De ces monticules de terre rougeâtre survivants de l’inondation créée par l’homme, émergeait le vert vif et luisant des magnolias, guayacans et acacias desquels s’envolaient quelques oiseaux multicolores à l’approche des navires. Sur la terre ferme, c’était les singes hurleurs qui s’agitaient dans la canopée exultant l’humidité excessive et oppressante. Celle-ci ne tarderait pas à se condenser pour alimenter sous forme de pluie, cette voie artificielle de 77 kilomètres de long de l’Atlantique au Pacifique à travers monts et vallées et empruntée par quelques quatorze mille navire par an. De New-York à San-Francisco, c’étaient vingt-deux-mille-cinq-cent kilomètres d’océans qu’il fallait affronter en passant par le Cap Horn. Depuis le 15 août 1914, ce n’était plus que neuf-mille cinq-cent dont il fallait s’affranchir !
Et tout cela grâce à la ténacité, à la persévérance, voir même à la folie de l’orgueil humain faisant fi des contraintes de la nature !
Alors que les rives du lac se resserraient, notre navire continuait à tracer son sillage dans ce canal tout en croisant autres cargos et pétroliers venant du Pacifique pour gagner l’Atlantique s’épargnant ainsi quelques treize-mille kilomètres de navigation.
Notre route longeait maintenant la ligne de chemin de fer reliant la ville de Colon à l’entrée du canal côté Atlantique à Panama sortie du canal côté Pacifique en passant par Gamboa que nous n’allions pas tarder à apercevoir. C’est dans cette ville de taille modeste que se situe la “Dredging Division” en charge de l’entretien du canal. C’est là que la fameuse grue “Titan” reconnaissable à ses couleurs blanche et rouge, attend ses directives pour se déplacer en vu d’effectuer l’entretien des portes des écluses du canal. Cette grue a une histoire bien particulière puisque construite en 1941 en Allemagne pour le port de Hamburg, elle est récupérée par les Américains au titre de dommage de guerre. Après un long service aux Etats-Unis, c’est en 1996 qu’elle est cédée à l’administration du Canal de Panama. En un temps, la plus grande et plus puissante du monde, sa hauteur est de cent quatorze mètres et peut soulever jusqu’à trois-cent-cinquante tonnes.

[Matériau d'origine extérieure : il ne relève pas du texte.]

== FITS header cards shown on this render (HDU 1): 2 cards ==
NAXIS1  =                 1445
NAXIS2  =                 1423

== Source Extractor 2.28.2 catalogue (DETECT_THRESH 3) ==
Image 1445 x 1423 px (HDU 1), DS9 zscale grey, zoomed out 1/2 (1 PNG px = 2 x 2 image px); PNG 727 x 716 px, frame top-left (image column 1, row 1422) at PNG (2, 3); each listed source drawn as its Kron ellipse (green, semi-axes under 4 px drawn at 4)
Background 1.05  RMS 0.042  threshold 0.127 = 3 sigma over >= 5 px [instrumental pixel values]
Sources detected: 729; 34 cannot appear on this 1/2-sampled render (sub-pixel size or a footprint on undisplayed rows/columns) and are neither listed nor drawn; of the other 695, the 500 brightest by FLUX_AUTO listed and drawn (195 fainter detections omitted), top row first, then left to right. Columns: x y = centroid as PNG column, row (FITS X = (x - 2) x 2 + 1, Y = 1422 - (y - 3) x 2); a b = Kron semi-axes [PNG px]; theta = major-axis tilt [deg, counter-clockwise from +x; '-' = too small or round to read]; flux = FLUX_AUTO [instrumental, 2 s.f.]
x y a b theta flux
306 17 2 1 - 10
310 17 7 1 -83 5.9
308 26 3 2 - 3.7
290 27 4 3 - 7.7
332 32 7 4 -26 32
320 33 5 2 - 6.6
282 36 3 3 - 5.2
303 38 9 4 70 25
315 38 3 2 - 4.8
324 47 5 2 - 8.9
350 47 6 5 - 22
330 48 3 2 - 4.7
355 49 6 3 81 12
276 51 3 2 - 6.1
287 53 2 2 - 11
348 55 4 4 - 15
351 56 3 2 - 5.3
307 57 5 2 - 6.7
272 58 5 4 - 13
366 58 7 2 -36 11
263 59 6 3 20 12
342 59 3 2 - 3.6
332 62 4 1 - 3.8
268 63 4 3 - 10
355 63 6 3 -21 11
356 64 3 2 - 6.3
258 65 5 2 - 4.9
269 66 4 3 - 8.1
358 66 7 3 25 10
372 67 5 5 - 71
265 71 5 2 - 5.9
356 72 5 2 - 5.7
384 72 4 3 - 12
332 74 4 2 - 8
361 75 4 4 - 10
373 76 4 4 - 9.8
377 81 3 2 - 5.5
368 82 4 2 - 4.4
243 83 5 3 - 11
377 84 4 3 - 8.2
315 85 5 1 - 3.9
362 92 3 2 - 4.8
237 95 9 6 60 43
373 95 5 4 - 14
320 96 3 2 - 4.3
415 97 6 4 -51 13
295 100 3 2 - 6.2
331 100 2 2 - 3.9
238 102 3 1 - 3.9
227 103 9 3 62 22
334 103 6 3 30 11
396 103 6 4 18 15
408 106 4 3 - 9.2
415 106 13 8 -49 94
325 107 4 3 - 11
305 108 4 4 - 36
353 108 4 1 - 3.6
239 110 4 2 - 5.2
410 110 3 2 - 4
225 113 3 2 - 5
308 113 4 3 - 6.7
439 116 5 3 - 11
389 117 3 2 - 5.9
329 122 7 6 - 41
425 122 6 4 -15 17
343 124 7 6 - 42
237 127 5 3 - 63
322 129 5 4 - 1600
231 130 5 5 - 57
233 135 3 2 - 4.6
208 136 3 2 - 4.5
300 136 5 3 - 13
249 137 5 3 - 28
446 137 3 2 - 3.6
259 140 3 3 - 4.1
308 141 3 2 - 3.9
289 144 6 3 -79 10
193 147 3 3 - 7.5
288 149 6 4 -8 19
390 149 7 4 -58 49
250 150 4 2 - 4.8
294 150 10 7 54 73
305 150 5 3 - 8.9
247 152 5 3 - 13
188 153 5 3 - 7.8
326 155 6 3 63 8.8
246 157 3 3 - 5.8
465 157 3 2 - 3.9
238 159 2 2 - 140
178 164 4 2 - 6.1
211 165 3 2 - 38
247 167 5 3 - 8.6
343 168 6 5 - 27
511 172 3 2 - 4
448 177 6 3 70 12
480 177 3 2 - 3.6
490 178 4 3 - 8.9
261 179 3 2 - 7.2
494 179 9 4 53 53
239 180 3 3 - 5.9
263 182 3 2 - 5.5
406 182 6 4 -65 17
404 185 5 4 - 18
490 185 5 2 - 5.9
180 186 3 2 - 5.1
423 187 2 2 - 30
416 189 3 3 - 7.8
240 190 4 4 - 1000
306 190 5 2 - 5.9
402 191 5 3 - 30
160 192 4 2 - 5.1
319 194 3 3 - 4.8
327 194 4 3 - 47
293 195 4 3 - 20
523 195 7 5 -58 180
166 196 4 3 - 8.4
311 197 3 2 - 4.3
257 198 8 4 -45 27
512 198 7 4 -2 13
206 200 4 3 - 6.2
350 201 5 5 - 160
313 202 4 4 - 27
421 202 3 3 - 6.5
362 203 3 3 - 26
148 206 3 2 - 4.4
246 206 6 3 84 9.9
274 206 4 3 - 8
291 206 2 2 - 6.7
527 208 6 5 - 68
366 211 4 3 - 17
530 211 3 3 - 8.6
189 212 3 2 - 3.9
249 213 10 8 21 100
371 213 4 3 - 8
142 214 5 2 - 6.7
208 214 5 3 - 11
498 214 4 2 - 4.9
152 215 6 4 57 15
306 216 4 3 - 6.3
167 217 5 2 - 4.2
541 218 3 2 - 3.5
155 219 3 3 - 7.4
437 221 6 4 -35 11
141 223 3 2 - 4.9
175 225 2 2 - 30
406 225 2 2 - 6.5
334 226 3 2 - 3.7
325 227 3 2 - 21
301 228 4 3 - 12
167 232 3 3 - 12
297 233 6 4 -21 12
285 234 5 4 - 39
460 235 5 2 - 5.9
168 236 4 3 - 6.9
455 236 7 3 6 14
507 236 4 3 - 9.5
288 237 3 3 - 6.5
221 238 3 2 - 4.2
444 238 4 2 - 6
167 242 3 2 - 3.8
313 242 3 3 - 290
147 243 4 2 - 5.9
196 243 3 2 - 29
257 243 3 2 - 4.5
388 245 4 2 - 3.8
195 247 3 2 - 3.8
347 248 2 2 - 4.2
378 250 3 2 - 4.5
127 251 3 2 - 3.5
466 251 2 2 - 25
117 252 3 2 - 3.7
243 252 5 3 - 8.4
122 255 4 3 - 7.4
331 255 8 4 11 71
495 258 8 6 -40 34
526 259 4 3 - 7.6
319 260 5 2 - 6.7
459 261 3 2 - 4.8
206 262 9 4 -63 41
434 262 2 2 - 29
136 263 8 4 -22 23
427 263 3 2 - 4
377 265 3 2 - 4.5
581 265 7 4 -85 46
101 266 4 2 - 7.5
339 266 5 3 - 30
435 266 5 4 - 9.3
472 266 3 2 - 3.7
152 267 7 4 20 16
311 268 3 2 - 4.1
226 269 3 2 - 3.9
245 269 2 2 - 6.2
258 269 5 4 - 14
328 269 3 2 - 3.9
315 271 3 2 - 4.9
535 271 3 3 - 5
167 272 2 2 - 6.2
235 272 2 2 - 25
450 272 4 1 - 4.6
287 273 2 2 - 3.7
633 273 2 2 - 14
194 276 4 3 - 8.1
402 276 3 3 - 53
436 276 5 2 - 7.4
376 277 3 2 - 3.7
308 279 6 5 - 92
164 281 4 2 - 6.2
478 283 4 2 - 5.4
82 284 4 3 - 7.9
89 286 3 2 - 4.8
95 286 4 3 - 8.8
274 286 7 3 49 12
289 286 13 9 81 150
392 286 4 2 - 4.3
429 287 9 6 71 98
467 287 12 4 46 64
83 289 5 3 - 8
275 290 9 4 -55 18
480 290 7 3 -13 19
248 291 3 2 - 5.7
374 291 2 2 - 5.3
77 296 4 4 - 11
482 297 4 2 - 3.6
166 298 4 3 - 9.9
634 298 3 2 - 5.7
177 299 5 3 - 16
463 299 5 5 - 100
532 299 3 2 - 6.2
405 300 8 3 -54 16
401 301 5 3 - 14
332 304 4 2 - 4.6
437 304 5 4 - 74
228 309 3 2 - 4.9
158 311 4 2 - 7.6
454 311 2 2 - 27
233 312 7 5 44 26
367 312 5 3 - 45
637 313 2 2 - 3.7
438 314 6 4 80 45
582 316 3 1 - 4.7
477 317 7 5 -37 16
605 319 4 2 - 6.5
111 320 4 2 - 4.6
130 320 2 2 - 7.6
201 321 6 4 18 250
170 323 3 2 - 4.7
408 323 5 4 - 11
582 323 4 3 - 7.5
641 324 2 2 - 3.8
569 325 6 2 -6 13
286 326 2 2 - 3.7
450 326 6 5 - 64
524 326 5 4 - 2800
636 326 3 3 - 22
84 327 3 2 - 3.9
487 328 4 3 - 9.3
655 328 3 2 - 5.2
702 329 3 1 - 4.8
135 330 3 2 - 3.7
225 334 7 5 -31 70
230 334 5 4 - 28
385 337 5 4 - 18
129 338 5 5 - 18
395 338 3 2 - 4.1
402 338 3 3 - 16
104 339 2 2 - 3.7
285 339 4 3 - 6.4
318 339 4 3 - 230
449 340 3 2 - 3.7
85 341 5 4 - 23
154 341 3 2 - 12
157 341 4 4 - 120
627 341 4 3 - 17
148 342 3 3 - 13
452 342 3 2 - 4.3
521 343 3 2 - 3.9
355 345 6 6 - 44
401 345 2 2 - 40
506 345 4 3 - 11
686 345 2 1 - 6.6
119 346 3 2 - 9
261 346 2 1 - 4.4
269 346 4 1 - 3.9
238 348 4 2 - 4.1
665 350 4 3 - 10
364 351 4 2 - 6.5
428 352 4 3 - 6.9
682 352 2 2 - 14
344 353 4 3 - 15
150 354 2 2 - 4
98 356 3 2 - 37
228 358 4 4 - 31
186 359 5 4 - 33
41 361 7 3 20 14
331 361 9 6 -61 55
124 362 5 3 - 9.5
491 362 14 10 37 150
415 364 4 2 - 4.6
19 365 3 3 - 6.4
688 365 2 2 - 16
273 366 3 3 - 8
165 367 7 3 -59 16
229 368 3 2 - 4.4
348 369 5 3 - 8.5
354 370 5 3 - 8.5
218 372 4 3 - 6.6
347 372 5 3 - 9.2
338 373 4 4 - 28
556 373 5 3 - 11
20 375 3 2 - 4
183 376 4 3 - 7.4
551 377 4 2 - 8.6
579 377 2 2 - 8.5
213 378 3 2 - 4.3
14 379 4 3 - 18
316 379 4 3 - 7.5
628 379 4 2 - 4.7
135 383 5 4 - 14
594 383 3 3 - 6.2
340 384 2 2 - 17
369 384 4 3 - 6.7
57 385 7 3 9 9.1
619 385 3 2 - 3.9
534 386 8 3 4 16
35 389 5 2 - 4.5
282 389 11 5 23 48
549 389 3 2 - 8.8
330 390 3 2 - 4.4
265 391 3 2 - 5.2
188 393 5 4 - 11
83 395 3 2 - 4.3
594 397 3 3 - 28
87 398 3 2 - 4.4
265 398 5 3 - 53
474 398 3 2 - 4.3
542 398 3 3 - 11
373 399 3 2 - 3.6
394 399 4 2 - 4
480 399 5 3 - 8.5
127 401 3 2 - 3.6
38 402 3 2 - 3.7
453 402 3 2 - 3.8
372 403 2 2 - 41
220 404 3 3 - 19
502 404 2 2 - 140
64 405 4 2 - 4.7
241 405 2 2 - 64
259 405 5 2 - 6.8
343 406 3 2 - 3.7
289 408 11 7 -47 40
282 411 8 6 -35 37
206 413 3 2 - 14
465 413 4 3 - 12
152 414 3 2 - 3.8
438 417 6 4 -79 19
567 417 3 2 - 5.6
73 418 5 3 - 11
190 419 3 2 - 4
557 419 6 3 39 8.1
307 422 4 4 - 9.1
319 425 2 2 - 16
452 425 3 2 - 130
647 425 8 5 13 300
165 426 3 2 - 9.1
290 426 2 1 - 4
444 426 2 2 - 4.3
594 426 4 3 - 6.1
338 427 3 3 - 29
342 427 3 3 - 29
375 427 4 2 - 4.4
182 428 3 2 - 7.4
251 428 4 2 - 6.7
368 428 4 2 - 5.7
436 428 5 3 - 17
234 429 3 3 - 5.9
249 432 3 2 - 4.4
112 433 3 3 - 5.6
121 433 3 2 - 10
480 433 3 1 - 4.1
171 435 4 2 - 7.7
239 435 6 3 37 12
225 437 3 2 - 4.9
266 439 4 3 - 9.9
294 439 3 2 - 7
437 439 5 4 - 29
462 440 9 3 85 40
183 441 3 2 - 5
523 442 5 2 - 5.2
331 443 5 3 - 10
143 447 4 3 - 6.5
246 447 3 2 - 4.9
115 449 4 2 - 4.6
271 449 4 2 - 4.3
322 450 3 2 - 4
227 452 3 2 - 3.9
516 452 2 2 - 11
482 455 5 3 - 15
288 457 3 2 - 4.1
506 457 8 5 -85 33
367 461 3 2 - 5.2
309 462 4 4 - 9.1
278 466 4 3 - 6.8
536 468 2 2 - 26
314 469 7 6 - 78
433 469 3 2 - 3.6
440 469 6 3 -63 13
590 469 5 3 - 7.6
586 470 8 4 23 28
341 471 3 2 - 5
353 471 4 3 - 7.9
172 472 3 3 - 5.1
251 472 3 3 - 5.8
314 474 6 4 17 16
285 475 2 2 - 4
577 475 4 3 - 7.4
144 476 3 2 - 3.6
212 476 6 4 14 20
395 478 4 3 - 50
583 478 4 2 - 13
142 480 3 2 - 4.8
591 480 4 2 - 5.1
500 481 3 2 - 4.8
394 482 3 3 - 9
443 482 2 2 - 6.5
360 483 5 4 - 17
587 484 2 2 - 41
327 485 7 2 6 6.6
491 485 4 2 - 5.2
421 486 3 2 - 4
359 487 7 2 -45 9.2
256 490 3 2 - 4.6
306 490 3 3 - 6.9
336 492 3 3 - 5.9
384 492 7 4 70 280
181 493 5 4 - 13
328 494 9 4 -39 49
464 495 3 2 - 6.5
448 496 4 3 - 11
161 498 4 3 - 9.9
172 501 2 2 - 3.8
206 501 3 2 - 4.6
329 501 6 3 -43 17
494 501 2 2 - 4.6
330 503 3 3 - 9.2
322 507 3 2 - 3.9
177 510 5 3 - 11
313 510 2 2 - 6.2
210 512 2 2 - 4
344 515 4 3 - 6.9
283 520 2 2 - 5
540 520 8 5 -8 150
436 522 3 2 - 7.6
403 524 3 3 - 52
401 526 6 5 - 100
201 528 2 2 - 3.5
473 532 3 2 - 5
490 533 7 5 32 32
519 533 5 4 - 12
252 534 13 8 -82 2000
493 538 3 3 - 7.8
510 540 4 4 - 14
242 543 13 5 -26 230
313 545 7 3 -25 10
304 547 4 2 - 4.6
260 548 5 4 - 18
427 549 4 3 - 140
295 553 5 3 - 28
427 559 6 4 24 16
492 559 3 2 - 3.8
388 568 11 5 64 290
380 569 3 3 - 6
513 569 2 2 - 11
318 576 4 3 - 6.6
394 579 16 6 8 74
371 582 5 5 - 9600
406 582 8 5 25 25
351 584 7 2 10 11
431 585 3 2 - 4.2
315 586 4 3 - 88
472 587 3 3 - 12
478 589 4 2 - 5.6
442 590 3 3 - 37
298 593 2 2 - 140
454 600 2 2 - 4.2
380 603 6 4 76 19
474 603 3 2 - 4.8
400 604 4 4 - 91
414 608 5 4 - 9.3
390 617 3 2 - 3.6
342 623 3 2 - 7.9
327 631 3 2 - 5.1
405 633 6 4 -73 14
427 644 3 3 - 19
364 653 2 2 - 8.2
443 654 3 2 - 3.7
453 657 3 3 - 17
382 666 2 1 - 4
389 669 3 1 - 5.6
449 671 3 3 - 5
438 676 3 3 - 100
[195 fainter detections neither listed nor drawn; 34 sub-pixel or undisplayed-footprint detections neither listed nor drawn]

Alors que nous laissions déjà Gamboa sur notre arrière, le chemin de fer, lui continuait sa route sur un pont enjambant la rivière Chagres puis nous quitta pour s’enfoncer dans la forêt vers sa destination finale.
Une construction mouvementée
Le prix à payer pour construire ce canal fut cher. Très cher ! Certes l’argent ne manqua jamais malgré le “Scandale de Panama”. Les Français conduits par De Lesseps durent laisser la main aux Américains mais il fallait passer coûte que coûte. Entre 1881 et 1914, plus de vingt-mille personnes payèrent de leurs vies pour cette journée de passage à bord d’un navire. Typhus, malaria, fatigue extrême, accidents du travail ; rien ne leur fut épargné. La “Coupe Gaillard” (Culebra Cut) est là pour nous le rappeler. Oui, il fallait passer coûte que coûte, même au prix de l’excavation d’une montagne qu’il fallait traverser. Ici, plus de végétation luxuriante. Fini les singes hurleurs. Juste une profonde cicatrice longue et droite dans la montagne telle la brèche de Rolland.
La nuit était rapidement tombée, la nature s’était désormais cachée sous un voile noir donnant naissance aux lueurs de l’activité humaine. C’est ainsi qu’au travers de l’obscurité, le Pont Centenaire s’était paré de mille feux, sans doute pour rendre hommage à la folle entreprise de l’homme sur la nature. Un collier scintillant surplombait notre route comme un diadème accroché dans le ciel reliant les deux parties d’une Amérique désormais coupée en deux.
Sortie dans l'Océan Pacifique
La journée avait été bien remplie mais n’en était pas pour autant terminée. Il fallait maintenant redescendre les vingt-six mètres du lac pour rejoindre l’Océan Pacifique. Les mules de l’écluse Pedro (Pedro Lock) nous attendaient déjà. Le programme de passage planifié plusieurs jours à l’avance avait été scrupuleusement respecté.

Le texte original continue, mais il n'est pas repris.